Researchers have attempted various approaches to improve factuality in LLMs. Some studies focus on the impact of unfamiliar examples during fine-tuning, revealing that these can potentially worsen factuality due to overfitting. Other approaches examine the reliability of factual knowledge, showing LLMs often underperform on obscure information. Techniques to enhance factuality include manipulating attention mechanisms, using unsupervised internal probes, and developing methods for LLMs to abstain from answering uncertain questions. Some researchers have introduced fine-tuning techniques to encourage LLMs to refuse questions outside their knowledge boundaries. Also, studies have investigated LLM mechanisms and training dynamics, examining how facts are stored and extracted, and analyzing pretraining dynamics of syntax acquisition and attention patterns. Despite these efforts, challenges in achieving consistent factual accuracy persist.
In this study, researchers from the Department of Machine Learning, at Carnegie Mellon University and the Department of Computer Science, at Stanford University found that the impact of fine-tuning examples on LLMs depends critically on how well the facts are encoded in the pre-trained model. Fine-tuning on well-encoded facts significantly improves factuality, while using less well-encoded facts can harm performance. This phenomenon occurs because LLMs can either use memorized knowledge or rely on general “shortcuts†to answer questions. The composition of fine-tuning data determines which mechanism is amplified. Well-known facts reinforce the use of memorized knowledge, while less familiar facts encourage shortcut usage. This insight provides a new perspective on improving LLM factuality through strategic selection of fine-tuning data.

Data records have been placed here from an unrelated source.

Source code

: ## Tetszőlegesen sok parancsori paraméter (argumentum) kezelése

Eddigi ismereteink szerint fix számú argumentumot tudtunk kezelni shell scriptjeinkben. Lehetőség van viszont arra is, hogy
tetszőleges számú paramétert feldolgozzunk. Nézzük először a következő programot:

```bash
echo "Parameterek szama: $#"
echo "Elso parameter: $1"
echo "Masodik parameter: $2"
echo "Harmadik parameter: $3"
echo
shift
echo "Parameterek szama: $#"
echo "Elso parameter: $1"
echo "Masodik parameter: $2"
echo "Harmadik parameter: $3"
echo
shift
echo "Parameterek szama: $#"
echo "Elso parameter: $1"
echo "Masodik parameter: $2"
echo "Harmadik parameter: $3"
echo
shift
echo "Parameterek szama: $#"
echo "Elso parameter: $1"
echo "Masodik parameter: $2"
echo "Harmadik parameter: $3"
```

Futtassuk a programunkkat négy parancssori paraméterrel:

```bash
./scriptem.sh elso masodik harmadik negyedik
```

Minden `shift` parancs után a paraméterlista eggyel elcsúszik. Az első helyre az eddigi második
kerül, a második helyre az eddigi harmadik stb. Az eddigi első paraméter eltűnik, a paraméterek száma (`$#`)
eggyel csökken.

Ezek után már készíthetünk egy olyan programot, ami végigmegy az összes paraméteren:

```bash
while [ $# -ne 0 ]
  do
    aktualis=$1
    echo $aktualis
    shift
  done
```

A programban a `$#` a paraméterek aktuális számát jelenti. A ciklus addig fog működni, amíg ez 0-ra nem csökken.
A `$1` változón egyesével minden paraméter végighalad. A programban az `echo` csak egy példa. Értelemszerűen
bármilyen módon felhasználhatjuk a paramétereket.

The method utilizes a synthetic setup to study the impact of fine-tuning data on LLM factuality. This setup simulates a simplified token space for subjects, relations, and answers, with different formatting between pretraining and downstream tasks. Pretraining samples are drawn from a Zipf distribution for subjects and a uniform distribution for relations. Key findings reveal that fine-tuning popular facts significantly improves factuality, with effects amplified for less popular entities. The study examines the influence of the Zipf distribution parameter and pretraining steps on this phenomenon. These observations lead to the concept of “fact salience,†representing how well a model knows a fact, which influences fine-tuning behavior and downstream performance. This synthetic approach allows for a controlled investigation of pretraining processes that would be impractical with real large language models.

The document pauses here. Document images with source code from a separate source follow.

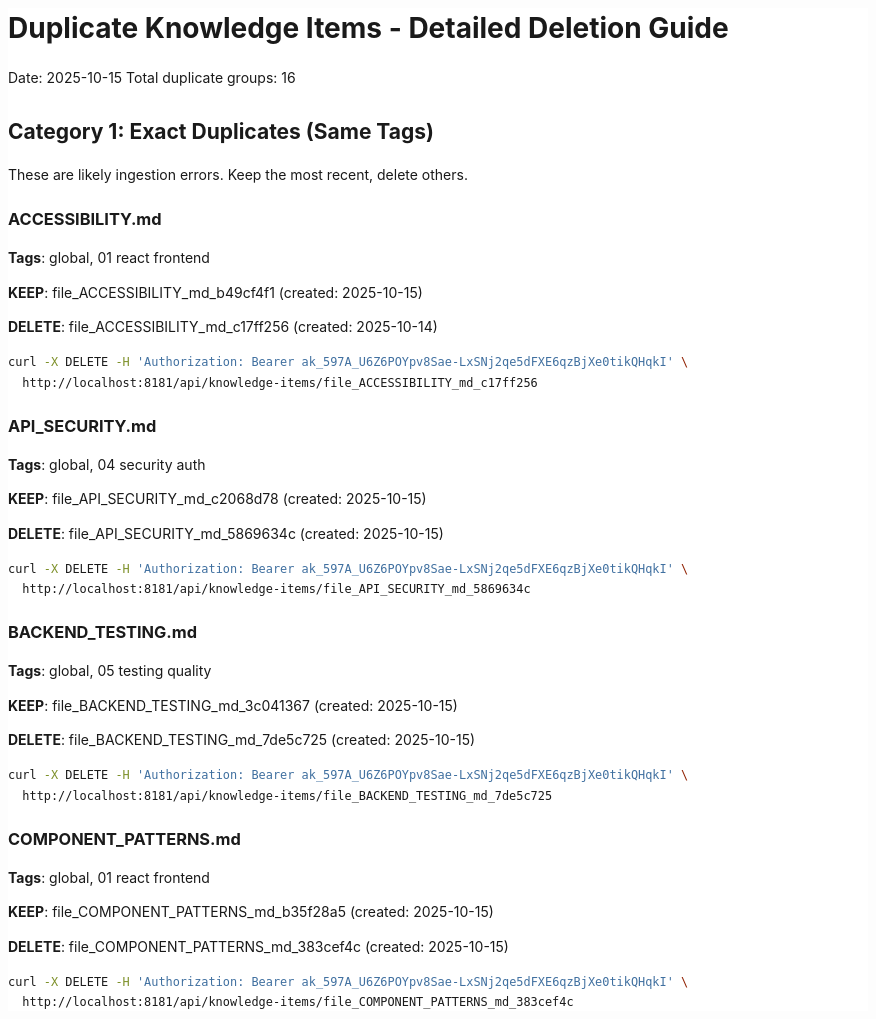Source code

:# Duplicate Knowledge Items - Detailed Deletion Guide

Date: 2025-10-15
Total duplicate groups: 16

## Category 1: Exact Duplicates (Same Tags)

These are likely ingestion errors. Keep the most recent, delete others.

### ACCESSIBILITY.md

**Tags**: global, 01 react frontend

**KEEP**: file_ACCESSIBILITY_md_b49cf4f1 (created: 2025-10-15)

**DELETE**: file_ACCESSIBILITY_md_c17ff256 (created: 2025-10-14)
```bash
curl -X DELETE -H 'Authorization: Bearer ak_597A_U6Z6POYpv8Sae-LxSNj2qe5dFXE6qzBjXe0tikQHqkI' \
  http://localhost:8181/api/knowledge-items/file_ACCESSIBILITY_md_c17ff256
```

### API_SECURITY.md

**Tags**: global, 04 security auth

**KEEP**: file_API_SECURITY_md_c2068d78 (created: 2025-10-15)

**DELETE**: file_API_SECURITY_md_5869634c (created: 2025-10-15)
```bash
curl -X DELETE -H 'Authorization: Bearer ak_597A_U6Z6POYpv8Sae-LxSNj2qe5dFXE6qzBjXe0tikQHqkI' \
  http://localhost:8181/api/knowledge-items/file_API_SECURITY_md_5869634c
```

### BACKEND_TESTING.md

**Tags**: global, 05 testing quality

**KEEP**: file_BACKEND_TESTING_md_3c041367 (created: 2025-10-15)

**DELETE**: file_BACKEND_TESTING_md_7de5c725 (created: 2025-10-15)
```bash
curl -X DELETE -H 'Authorization: Bearer ak_597A_U6Z6POYpv8Sae-LxSNj2qe5dFXE6qzBjXe0tikQHqkI' \
  http://localhost:8181/api/knowledge-items/file_BACKEND_TESTING_md_7de5c725
```

### COMPONENT_PATTERNS.md

**Tags**: global, 01 react frontend

**KEEP**: file_COMPONENT_PATTERNS_md_b35f28a5 (created: 2025-10-15)

**DELETE**: file_COMPONENT_PATTERNS_md_383cef4c (created: 2025-10-15)
```bash
curl -X DELETE -H 'Authorization: Bearer ak_597A_U6Z6POYpv8Sae-LxSNj2qe5dFXE6qzBjXe0tikQHqkI' \
  http://localhost:8181/api/knowledge-items/file_COMPONENT_PATTERNS_md_383cef4c
```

Experimental results across multiple datasets (PopQA, Entity-Questions, and MMLU) and models (Llama-7B and Mistral) consistently show that fine-tuning on less popular or less confident examples underperforms compared to using popular knowledge. This performance gap widens for less popular test points, supporting the hypothesis that less popular facts are more sensitive to fine-tuning choices. Surprisingly, even randomly selected subsets outperform fine-tuning on the least popular knowledge, suggesting that including some popular facts can mitigate the negative impact of less popular ones. Also, training on a smaller subset of the most popular facts often performs comparably or better than using the entire dataset. These findings indicate that careful selection of fine-tuning data, focusing on well-known facts, can lead to improved factual accuracy in LLMs, potentially allowing for more efficient and effective training processes.
The study provides significant insights into improving language model factuality through strategic QA dataset composition. Contrary to intuitive assumptions, finetuning on well-known facts consistently enhances overall factuality. This finding, observed across various settings and supported by a conceptual model, challenges conventional approaches to QA dataset design. The research opens new avenues for improving language model performance, suggesting potential benefits in regularization techniques to overcome attention imbalance, curriculum learning strategies, and the development of synthetic data for efficient knowledge extraction. These findings provide a foundation for future work aimed at enhancing the factual accuracy and reliability of language models in diverse applications.